不愉快なニュース
世の中には、奇々怪々な事がごろごろしている。
これも、その一つ。
それはとても不愉快なニュースだった。
子供が行方不明になって捜索中の両親がテレビ局の取材を受け、涙ながらに無事に見つかってほしいと訴えているニュース映像だった。
だが、私には見えていた。首に赤い締め跡を持った男の子が、その両親の背後に無言で立っているのを。

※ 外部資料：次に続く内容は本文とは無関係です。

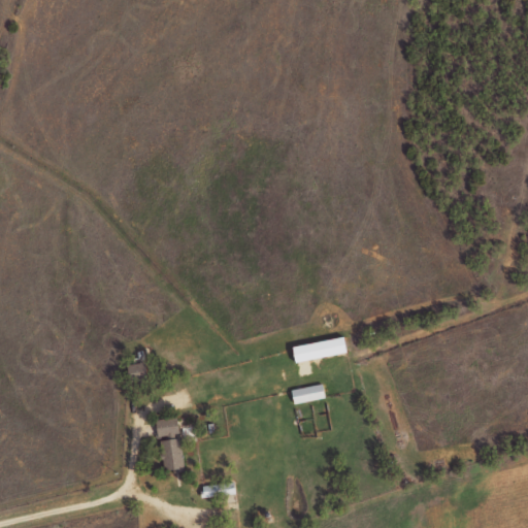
[(292,348),(296,363),(348,352),(343,336),(292,348)]
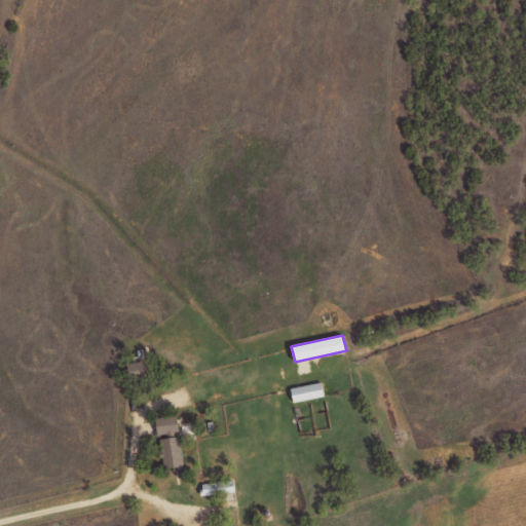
[(290,388),(292,402),(324,396),(321,381),(290,388)]
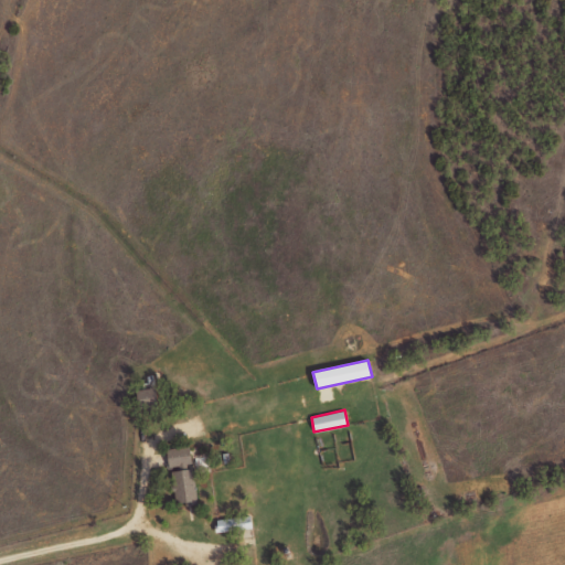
[(168,449),(171,469),(192,465),(189,446),(168,449)]
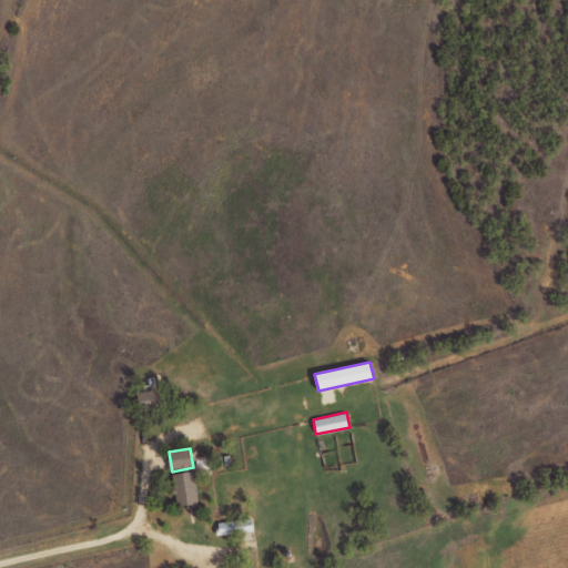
[(198,507),(195,472),(174,473),(176,508),(198,507)]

母親の説明では前日遊びに出かけて、夜になっても帰ってこなかったので警察に連絡したと。
だが私には分かる。ニュース映像で両親の後ろにいるその子が見ているのは母親で、どこか悲しく恨めしそうで、もっと生きていたかった、苦しかった、そういう負の感情を映像越しでも感じた。私には見える力がある。だから、その両親たちが気づかない子供の霊が見えていたのだ。
ほとんどの人がその両親のニュースを忘れた頃に、子供殺害の容疑でその母親が逮捕されたとネットのニュースで知った。
埋められていた子供の遺体が、最近あった大雨の影響で起きた土砂崩れで地表に出てきて、その遺体を調べたら、少年の爪の間に抵抗した際にもがいて引っ掻いた母親の皮膚組織が付着していてそれが殺害の証拠になったと。
そう、見えるとは言っても、実際には何もできない。たとえ、あのニュース映像を見た直後に警察に母親が子供を殺したと訴えても誰も信じなかっただろう。